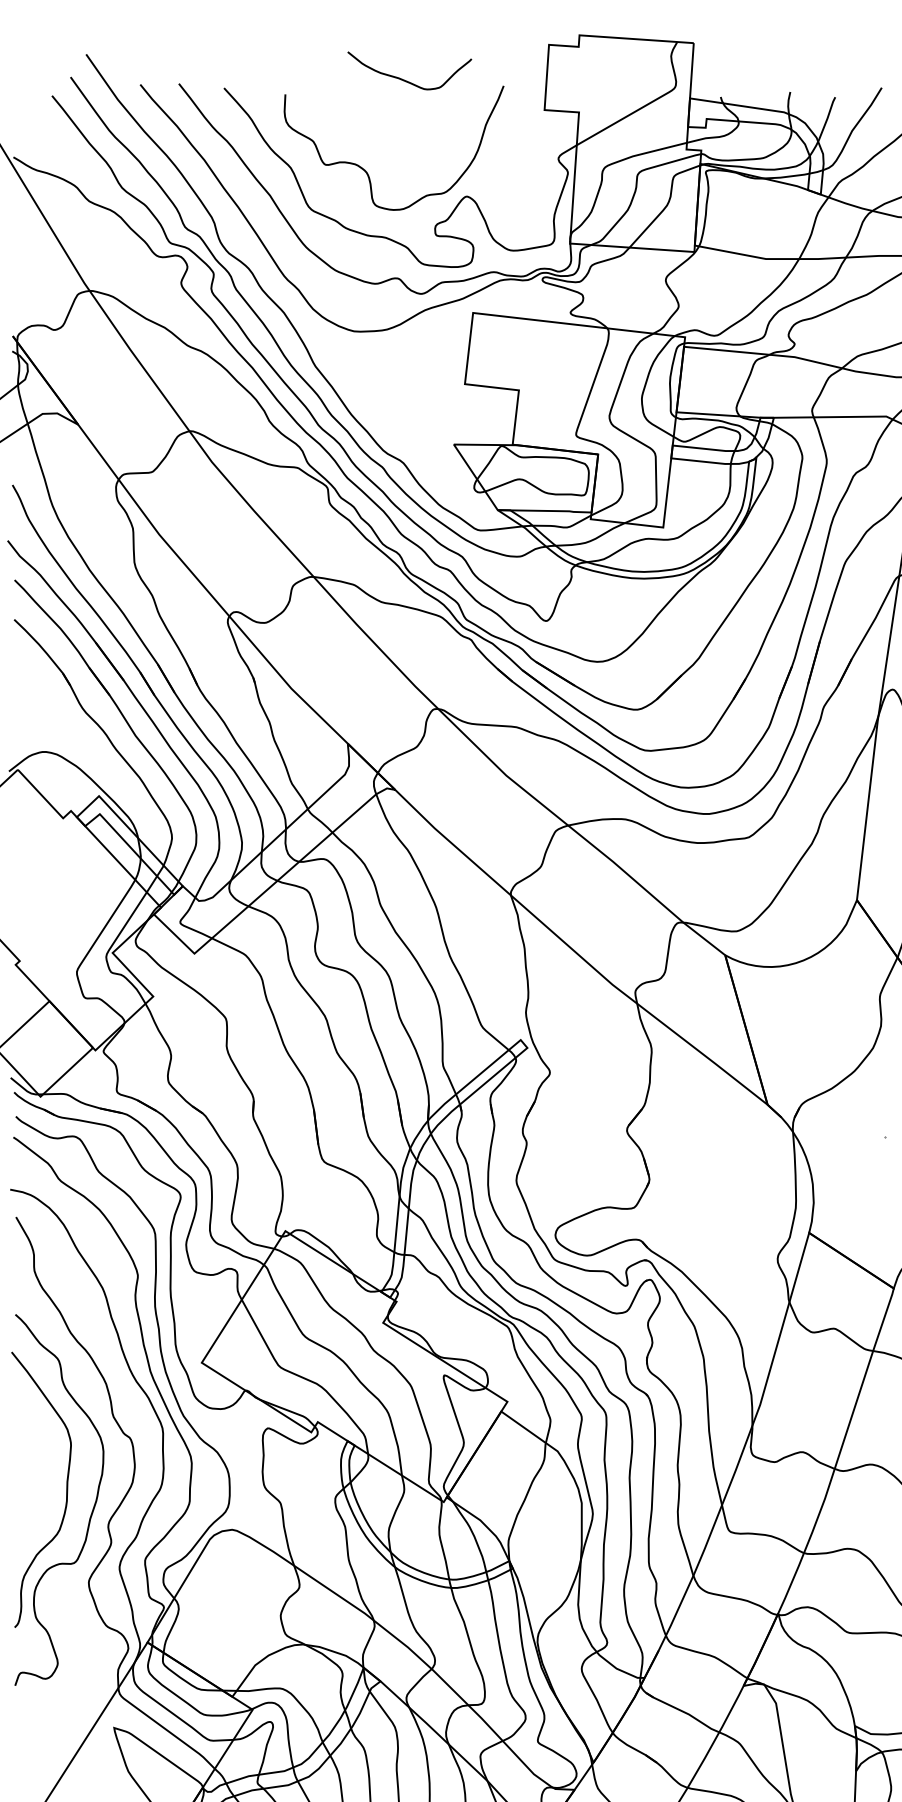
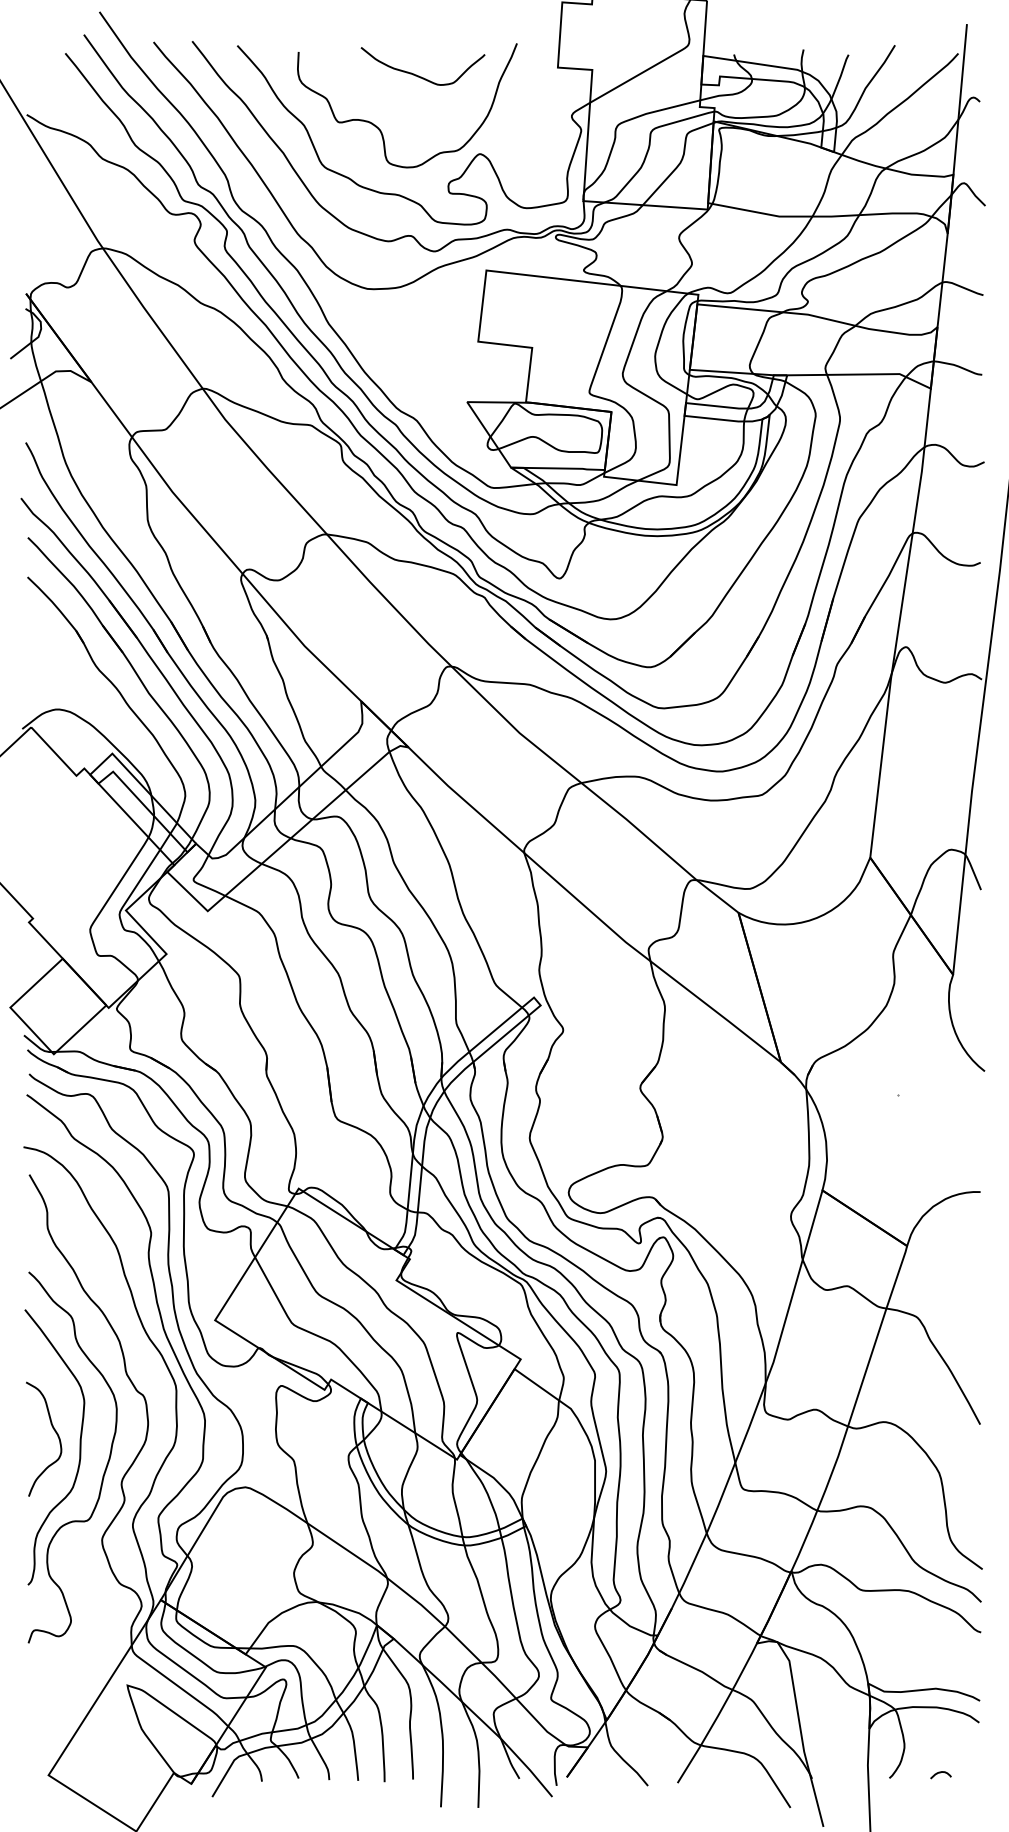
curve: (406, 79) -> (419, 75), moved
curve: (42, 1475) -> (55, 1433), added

---+---

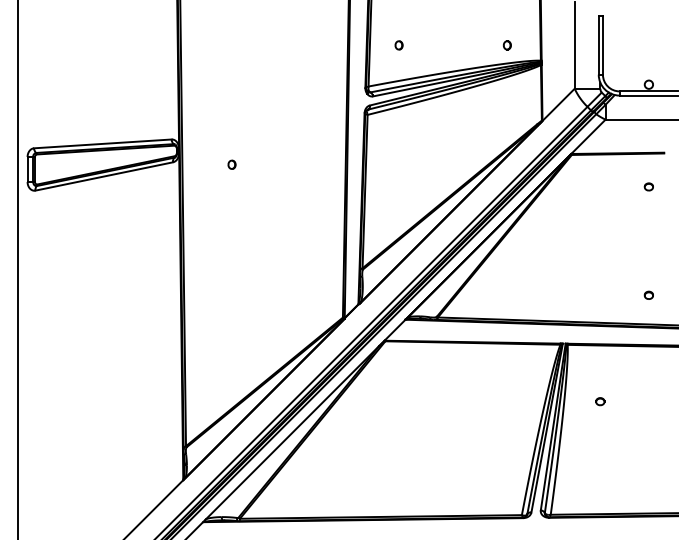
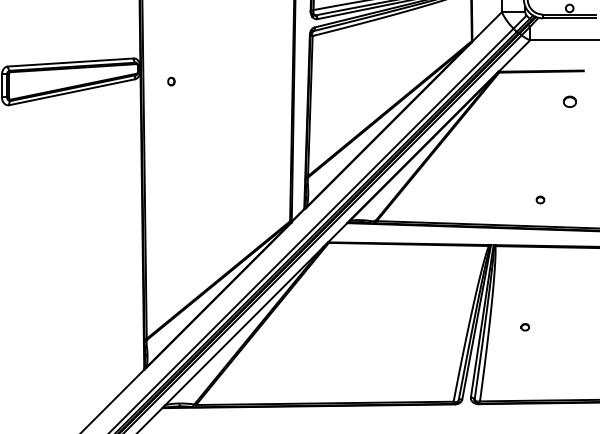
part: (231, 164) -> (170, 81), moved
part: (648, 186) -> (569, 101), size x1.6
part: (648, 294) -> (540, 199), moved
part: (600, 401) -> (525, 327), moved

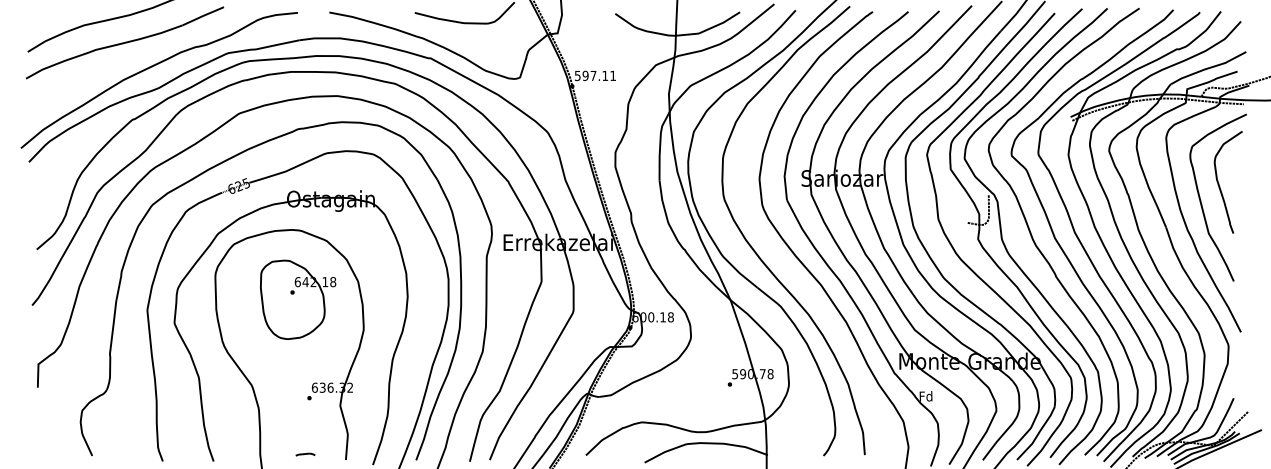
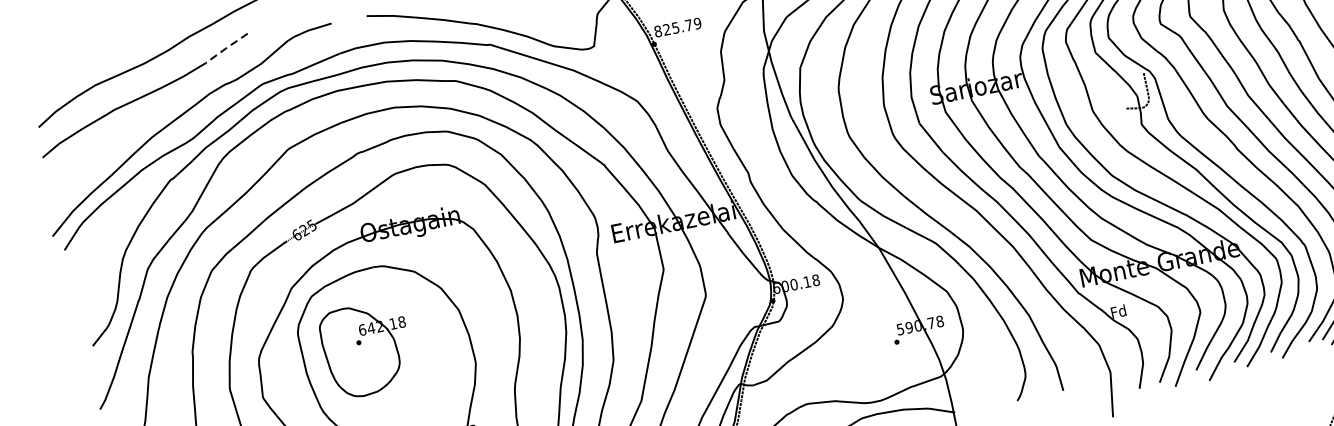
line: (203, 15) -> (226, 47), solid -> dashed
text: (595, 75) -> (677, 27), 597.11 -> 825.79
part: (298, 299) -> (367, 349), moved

---+---

* _Your task_: Return each line of the listing that holds the word "moved".

* _Response_:
curve: (406, 79) -> (419, 75), moved
part: (231, 164) -> (170, 81), moved
part: (648, 294) -> (540, 199), moved
part: (600, 401) -> (525, 327), moved
part: (298, 299) -> (367, 349), moved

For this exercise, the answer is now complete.